Write out the stretch from the start of the material through the line containing "[79, 132, 98, 151]" again, switching each "traffic light" to "signal light" and leaving everything else unchanged.

(Question set excerpts)
· · · · ·

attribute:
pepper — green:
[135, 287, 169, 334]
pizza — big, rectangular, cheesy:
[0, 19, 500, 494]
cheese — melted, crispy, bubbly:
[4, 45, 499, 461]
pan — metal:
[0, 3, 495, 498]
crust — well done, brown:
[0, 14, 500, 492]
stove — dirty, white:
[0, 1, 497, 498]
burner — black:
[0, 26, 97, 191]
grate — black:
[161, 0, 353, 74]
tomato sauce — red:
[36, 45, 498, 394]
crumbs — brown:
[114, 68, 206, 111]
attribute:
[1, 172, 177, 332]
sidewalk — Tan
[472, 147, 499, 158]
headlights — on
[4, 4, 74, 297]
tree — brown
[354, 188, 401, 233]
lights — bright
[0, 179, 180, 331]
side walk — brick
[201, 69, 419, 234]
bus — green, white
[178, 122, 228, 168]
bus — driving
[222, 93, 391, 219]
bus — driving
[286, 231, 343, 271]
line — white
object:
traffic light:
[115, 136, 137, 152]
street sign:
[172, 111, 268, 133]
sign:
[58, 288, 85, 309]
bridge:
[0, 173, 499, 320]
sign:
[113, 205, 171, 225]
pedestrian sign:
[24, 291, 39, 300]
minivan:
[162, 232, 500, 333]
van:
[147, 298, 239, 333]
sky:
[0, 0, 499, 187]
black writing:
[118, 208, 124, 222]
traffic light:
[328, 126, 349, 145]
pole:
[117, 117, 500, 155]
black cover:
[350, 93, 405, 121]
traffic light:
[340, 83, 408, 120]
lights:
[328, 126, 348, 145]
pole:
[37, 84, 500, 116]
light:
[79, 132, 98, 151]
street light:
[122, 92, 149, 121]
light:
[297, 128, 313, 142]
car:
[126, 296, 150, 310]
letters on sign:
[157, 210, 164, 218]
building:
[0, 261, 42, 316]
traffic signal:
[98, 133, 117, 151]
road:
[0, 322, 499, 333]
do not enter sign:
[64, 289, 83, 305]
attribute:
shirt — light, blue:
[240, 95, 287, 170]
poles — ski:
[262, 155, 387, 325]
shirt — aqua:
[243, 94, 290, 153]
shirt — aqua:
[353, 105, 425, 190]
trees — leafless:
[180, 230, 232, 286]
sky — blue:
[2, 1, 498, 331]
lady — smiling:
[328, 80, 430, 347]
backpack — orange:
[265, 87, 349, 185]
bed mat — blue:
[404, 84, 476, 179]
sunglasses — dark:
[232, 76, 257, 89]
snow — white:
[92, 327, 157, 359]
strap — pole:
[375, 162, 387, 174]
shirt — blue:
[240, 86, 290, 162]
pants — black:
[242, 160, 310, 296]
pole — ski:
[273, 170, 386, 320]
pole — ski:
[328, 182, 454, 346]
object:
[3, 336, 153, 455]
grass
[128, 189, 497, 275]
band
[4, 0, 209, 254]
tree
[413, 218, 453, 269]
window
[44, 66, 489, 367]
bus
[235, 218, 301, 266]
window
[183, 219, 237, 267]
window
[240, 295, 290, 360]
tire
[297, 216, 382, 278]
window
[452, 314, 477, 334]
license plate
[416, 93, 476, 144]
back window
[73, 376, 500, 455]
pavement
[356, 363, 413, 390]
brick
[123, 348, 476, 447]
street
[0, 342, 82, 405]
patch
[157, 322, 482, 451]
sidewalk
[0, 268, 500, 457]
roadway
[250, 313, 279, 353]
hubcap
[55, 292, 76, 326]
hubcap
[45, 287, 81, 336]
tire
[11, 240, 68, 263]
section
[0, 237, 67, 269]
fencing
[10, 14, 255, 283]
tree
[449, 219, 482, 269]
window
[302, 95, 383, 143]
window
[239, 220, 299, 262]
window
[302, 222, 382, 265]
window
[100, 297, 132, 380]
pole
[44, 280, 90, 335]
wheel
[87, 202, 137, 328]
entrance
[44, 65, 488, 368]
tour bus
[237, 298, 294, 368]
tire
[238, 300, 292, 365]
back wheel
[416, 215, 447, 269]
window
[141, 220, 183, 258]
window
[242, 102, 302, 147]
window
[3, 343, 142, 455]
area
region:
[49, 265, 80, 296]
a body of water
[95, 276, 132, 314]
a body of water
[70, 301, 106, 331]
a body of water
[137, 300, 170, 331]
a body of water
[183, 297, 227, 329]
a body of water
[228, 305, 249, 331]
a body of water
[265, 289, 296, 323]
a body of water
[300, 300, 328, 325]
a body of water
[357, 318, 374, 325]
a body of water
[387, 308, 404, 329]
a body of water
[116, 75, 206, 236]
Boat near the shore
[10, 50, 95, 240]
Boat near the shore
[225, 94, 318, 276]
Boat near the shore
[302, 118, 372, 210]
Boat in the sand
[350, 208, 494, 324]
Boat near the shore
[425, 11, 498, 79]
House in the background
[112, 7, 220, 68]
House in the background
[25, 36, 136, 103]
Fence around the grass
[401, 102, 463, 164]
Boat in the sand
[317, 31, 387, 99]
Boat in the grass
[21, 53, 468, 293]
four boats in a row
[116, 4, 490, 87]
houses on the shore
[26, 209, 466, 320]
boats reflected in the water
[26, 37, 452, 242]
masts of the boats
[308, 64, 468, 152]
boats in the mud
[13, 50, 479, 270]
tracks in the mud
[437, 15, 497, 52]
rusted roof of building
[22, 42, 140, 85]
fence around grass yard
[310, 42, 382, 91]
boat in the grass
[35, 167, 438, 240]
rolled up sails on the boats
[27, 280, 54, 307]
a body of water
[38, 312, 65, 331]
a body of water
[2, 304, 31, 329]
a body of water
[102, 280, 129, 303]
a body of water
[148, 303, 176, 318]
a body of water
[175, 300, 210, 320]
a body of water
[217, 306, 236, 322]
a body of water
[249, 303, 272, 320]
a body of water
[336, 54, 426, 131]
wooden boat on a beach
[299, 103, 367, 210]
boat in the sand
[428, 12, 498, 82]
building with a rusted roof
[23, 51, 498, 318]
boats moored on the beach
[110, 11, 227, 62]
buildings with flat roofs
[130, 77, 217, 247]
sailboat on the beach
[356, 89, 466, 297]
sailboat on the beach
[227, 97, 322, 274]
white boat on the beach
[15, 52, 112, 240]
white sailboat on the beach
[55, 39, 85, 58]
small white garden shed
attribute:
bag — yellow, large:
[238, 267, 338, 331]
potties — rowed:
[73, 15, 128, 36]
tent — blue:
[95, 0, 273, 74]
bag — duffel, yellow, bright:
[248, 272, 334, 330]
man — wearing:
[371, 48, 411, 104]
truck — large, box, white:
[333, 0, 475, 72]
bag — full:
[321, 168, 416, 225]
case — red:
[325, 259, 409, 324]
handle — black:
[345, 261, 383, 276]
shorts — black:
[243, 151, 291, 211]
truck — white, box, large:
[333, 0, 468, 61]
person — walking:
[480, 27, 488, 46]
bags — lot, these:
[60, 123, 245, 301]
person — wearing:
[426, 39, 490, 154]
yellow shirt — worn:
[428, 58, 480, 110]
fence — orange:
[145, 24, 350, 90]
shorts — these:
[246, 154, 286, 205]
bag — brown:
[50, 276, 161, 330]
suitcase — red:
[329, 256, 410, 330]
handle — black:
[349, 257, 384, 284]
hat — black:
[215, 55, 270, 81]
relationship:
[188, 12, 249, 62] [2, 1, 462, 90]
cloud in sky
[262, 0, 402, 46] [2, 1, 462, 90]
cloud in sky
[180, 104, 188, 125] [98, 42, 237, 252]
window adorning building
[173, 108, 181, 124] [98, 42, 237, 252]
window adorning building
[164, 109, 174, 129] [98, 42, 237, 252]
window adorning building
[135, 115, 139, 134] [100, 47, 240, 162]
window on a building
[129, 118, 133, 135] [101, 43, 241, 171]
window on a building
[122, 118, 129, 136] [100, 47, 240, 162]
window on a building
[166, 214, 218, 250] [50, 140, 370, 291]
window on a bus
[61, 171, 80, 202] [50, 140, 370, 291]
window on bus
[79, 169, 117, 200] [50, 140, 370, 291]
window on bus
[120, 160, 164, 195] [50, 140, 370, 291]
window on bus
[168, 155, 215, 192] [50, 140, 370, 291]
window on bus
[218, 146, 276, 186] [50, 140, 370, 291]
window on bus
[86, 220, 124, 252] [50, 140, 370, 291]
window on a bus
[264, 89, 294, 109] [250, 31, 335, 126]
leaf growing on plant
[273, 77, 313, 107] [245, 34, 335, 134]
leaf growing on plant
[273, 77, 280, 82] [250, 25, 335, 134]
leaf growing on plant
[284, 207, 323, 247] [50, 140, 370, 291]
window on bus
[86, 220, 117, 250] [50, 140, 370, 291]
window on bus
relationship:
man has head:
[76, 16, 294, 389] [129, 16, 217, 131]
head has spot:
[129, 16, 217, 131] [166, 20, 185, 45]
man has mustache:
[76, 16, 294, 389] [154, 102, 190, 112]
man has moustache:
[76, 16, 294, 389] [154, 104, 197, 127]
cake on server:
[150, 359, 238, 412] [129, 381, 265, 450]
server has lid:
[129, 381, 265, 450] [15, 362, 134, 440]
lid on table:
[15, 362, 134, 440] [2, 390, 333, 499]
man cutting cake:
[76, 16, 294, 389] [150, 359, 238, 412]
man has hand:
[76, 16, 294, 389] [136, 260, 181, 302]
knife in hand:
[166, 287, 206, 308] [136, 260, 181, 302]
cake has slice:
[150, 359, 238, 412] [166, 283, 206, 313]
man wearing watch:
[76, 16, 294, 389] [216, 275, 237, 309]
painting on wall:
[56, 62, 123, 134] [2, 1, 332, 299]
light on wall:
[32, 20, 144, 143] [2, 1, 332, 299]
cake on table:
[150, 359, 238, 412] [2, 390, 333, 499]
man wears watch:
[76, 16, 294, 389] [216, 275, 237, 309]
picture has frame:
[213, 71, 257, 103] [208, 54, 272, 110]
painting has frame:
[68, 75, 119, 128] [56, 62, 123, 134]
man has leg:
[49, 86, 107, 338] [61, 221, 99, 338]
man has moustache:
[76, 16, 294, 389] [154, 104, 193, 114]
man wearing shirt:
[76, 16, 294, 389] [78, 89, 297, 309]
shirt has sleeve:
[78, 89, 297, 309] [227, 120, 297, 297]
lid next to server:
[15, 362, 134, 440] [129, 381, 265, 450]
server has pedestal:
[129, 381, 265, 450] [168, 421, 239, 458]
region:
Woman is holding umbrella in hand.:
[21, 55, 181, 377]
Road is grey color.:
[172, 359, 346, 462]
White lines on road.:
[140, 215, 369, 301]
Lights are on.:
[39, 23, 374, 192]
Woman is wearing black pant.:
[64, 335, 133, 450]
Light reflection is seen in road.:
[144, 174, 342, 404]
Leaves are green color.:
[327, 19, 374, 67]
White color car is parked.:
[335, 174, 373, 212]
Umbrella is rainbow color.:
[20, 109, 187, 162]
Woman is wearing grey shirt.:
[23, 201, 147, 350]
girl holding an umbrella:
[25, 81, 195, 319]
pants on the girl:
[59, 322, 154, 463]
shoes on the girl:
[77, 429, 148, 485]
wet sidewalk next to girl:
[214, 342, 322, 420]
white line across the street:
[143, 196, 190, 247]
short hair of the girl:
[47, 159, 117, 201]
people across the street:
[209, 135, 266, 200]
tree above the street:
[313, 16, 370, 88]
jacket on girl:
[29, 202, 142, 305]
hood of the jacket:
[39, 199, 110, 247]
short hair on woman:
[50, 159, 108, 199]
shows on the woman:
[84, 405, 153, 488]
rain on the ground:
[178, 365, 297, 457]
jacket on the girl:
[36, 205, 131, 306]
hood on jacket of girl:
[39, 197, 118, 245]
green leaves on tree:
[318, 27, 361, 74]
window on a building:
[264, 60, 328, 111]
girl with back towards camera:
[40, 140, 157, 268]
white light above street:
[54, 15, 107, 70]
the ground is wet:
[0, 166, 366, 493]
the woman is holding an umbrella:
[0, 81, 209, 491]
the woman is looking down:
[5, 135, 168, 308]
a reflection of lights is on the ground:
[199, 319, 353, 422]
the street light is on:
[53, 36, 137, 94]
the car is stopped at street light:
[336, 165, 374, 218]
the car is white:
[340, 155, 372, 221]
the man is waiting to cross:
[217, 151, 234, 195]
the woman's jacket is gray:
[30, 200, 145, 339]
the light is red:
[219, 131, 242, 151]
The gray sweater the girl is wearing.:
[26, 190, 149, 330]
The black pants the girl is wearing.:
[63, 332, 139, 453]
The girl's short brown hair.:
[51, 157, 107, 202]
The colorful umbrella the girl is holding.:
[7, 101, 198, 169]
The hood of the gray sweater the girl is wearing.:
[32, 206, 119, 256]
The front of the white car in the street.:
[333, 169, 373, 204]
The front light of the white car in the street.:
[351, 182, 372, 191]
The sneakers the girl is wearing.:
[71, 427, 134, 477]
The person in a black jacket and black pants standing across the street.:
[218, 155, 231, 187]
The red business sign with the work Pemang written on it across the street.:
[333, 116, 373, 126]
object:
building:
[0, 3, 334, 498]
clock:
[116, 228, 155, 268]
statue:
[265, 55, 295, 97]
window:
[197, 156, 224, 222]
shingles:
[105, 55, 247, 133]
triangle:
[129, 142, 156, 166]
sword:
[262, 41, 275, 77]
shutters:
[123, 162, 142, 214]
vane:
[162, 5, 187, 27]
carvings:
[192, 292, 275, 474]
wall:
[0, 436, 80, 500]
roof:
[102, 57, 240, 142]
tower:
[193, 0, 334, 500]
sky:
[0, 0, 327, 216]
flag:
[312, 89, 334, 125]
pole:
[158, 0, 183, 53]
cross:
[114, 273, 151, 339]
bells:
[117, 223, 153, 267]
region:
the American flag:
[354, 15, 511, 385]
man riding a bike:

· · · · ·

◆ **OUTPUT OF THE TASK**:
attribute:
pepper — green:
[135, 287, 169, 334]
pizza — big, rectangular, cheesy:
[0, 19, 500, 494]
cheese — melted, crispy, bubbly:
[4, 45, 499, 461]
pan — metal:
[0, 3, 495, 498]
crust — well done, brown:
[0, 14, 500, 492]
stove — dirty, white:
[0, 1, 497, 498]
burner — black:
[0, 26, 97, 191]
grate — black:
[161, 0, 353, 74]
tomato sauce — red:
[36, 45, 498, 394]
crumbs — brown:
[114, 68, 206, 111]
attribute:
[1, 172, 177, 332]
sidewalk — Tan
[472, 147, 499, 158]
headlights — on
[4, 4, 74, 297]
tree — brown
[354, 188, 401, 233]
lights — bright
[0, 179, 180, 331]
side walk — brick
[201, 69, 419, 234]
bus — green, white
[178, 122, 228, 168]
bus — driving
[222, 93, 391, 219]
bus — driving
[286, 231, 343, 271]
line — white
object:
signal light:
[115, 136, 137, 152]
street sign:
[172, 111, 268, 133]
sign:
[58, 288, 85, 309]
bridge:
[0, 173, 499, 320]
sign:
[113, 205, 171, 225]
pedestrian sign:
[24, 291, 39, 300]
minivan:
[162, 232, 500, 333]
van:
[147, 298, 239, 333]
sky:
[0, 0, 499, 187]
black writing:
[118, 208, 124, 222]
signal light:
[328, 126, 349, 145]
pole:
[117, 117, 500, 155]
black cover:
[350, 93, 405, 121]
signal light:
[340, 83, 408, 120]
lights:
[328, 126, 348, 145]
pole:
[37, 84, 500, 116]
light:
[79, 132, 98, 151]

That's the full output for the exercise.